You really, really, really need to wait for them to cool completely before eating them to get that awesome crunchy goodness. They are good by themselves, with ricotta, and they go great with other soft cheeses like Brie, or a triple cream.



Now...while I was busy rolling dough balls into crackers, my ciabatta dough was tripling in size. This recipe is by far the easiest one I've ever made because, well, it's kind of a food hack. There's no folding or turning, or any such thing, just beat the hell out of the dough, let it rise twice, flip it over, toss it in the oven. The only tip you really need when working with dough this hydrated is this: WET YOUR HANDS. Don't over flour.
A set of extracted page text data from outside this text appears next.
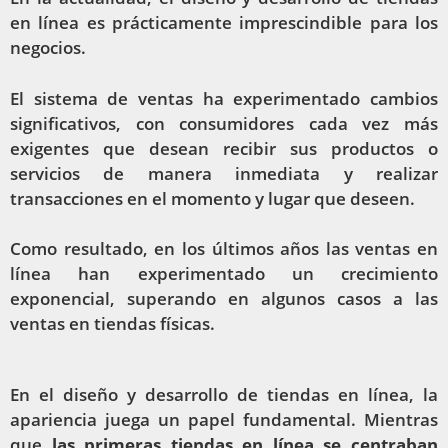
en línea es prácticamente imprescindible para los
negocios.
El sistema de ventas ha experimentado cambios
significativos, con consumidores cada vez más
exigentes que desean recibir sus productos o
servicios de manera inmediata y realizar
transacciones en el momento y lugar que deseen.
Como resultado, en los últimos años las ventas en
línea han experimentado un crecimiento
exponencial, superando en algunos casos a las
ventas en tiendas físicas.
En el diseño y desarrollo de tiendas en línea, la
apariencia juega un papel fundamental. Mientras
que
las primeras tiendas en línea se centraban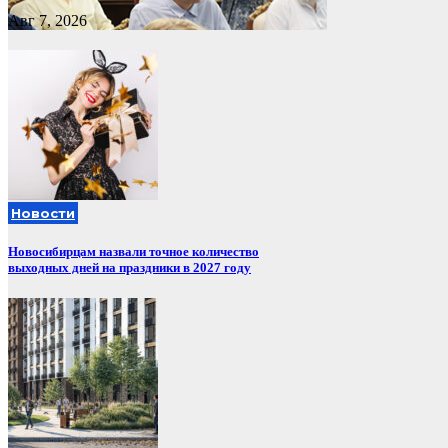
Авг 7, 2026
Новости
Новосибирцам назвали точное количество
выходных дней на праздники в 2027 году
I did that the first time and wound up with great tasting bread with a burnt flour crust. It wasn't horrible, but it wasn't awesome either. Now I don't flour at all. I oil the hell out of the bowl, oil the parchment paper I pour it out on, and only touch it with wet hands.

You know what else you can make with this dough? AWESOME PIZZA. I usually pull about a third of it right after mixing and toss it in the fridge. Then I bake two loaves of bread, and when I get around to it, pull that last piece into a roundish shape, pile on pizza goodness, and bake. I don't really worry about the triple in size part for the pizza, even in the fridge the dough will rise, and it's usually in there a couple hours at least before I get back to it. Of course, it's perfectly fine to leave it there overnight too.